Мы завершаем публикацию воспоминаний очевидцев бомбардировки Мурманска 18 июня 1942 года. Сегодня вашему вниманию мы предлагаем отрывок из воспоминаний Михаила Жарникова, бывшего в годы войны вышковым наблюдателем, а также рассказ о событиях 18 июня 1942 года Тамары Ивановой и Анны Дербеневой, которым в ту пору было 12 и 10 лет соответственно.
День был теплый и солнечный
Из воспоминаний Михаила Жарникова: «Я был в годы войны вышковым наблюдателем Мурманской местной противовоздушной обороны (МПВО) и первым увидел и доложил о приближении самолетов фашистов к городу 18 июня 1942 года. Вышковые будки были сооружены в разных местах города, откуда можно было видеть весь город. Они были на крышах домов на четырех столбах под крышей из толстого железа, чтобы осколки от снарядов не пробили. В будках были телефон, бинокль и измеритель ветра. Вышки были на улице Володарского, 4, на нынешней школе № 1, на нынешнем доме № 32 на проспекте Ленина, на бывшей школе № 19, напротив бывшего кинотеатра «Северное сияние» и много других.
Вышковые наблюдатели смотрели внимательно, сколько самолетов немецких прилетело, где и куда сброшены бомбы и какие. Нужно было на память знать весь город, чтобы точно доложить все в штаб МПВО. Оттуда на место взрыва посылали разведчиков, которые с ближайшего телефона передавали сведения о последствиях взрыва и мерах, которые необходимо принять. После подачи сигнала воздушной тревоги по городу передвижение прекращалось. Патрули задерживали всех и отправляли в щели или убежища. Для беспрепятственного передвижения бойцы МПВО имели специальные пропуска и нарукавные повязки. Штаб МПВО помещался на самом нижнем этаже в доме на улице Красноармейской, которая теперь улица Капитана Егорова. Здесь же располагалось убежище. Бывали случаи, когда выходила связь из строя, и тогда надо было доставить сообщение лично. Приходилось иногда спускаться по головам граждан в штаб МПВО, чтобы это сделать.
До июня 1942 года немецкие самолеты сбрасывали на Мурманск только фугасные бомбы, а в июне стали сбрасывать и зажигательные. И я никогда не забуду самый тяжелый и страшный день – 18 июня.
День был теплый и солнечный, люди все на работу ушли почти в одних рубашках и платьях. И вот с утра налетели немецкие самолеты и стали сбрасывать зажигательные и фугасные бомбы. Зажигательные – даже кассетами. Не долетая до земли, эти чемоданы разваливались, и из них сыпались и разлетались зажигательные бомбы на крыши домов по всему району, начиная от Дома культуры им. С. М. Кирова до «восьмерки», по улицам Профсоюзов, Софьи Перовской, проспекту Ленина, Карла Маркса, Коминтерна, Челюскинцев и Туристов. Все дома горели как щепки, и к вечеру весь район погорел, остались одни лишь обгорелые трубы да пепел от тех домов.

→ **Фрагмент данных**:
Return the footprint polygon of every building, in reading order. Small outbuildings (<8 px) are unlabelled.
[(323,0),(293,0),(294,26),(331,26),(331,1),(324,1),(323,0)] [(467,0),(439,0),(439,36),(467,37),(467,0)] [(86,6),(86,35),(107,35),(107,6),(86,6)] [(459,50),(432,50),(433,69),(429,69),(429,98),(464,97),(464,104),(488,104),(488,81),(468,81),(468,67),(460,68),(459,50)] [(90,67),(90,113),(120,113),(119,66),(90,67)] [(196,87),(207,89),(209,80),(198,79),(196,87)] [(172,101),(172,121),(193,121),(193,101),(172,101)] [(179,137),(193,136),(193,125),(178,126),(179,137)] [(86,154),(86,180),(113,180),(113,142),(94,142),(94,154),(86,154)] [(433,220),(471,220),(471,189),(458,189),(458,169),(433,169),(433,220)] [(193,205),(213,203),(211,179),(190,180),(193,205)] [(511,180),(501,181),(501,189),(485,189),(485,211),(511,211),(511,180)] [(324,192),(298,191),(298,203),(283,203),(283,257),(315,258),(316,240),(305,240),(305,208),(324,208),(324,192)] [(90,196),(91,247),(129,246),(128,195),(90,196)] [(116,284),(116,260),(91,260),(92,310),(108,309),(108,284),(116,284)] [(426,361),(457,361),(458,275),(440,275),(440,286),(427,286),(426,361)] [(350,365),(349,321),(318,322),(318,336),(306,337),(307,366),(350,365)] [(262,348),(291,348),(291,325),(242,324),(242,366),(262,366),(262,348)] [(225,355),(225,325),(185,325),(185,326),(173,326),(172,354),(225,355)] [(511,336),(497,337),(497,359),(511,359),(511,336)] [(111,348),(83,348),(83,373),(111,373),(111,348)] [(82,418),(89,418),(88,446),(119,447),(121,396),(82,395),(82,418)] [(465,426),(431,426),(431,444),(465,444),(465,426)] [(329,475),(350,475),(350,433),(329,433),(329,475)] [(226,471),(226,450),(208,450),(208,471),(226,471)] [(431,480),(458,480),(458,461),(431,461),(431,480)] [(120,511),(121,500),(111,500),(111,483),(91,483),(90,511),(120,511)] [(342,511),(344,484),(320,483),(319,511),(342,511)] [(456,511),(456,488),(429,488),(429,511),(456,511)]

→ **Список заданий**:
1. Что, согласно воспоминаниям о бомбардировке Мурманска, находилось в вышковых будках?
2. Подхватите воспоминания о бомбардировке Мурманска и продолжите их сразу после последнего предложения.
Строки не имеют никакого отношения к воспоминаниям о бомбардировке Мурманска.

→ **Результаты**:
1. Телефон, бинокль и измеритель ветра.

2.
Наши все команды МПВО – аварийная, медико-санитарная, пожарная и другие под командованием начальника МПВО Кировского района товарища Воронина Александра Андреевича и политрука товарища М. С. Лукашина стойко и бесстрашно боролись с пожарами во время страшных тех бомбежек, спасали раненых и что могли из имущества.
Весь день 18 июня налетали стервятники и бросали то зажигательные, то фугасные бомбы. Никогда с начала войны враг не сбрасывал одновременно столько бомб.
Люди, жившие в районе бомбардировок, остались без крова и без вещей, все погорело. Остались в одних рубашках, как и я.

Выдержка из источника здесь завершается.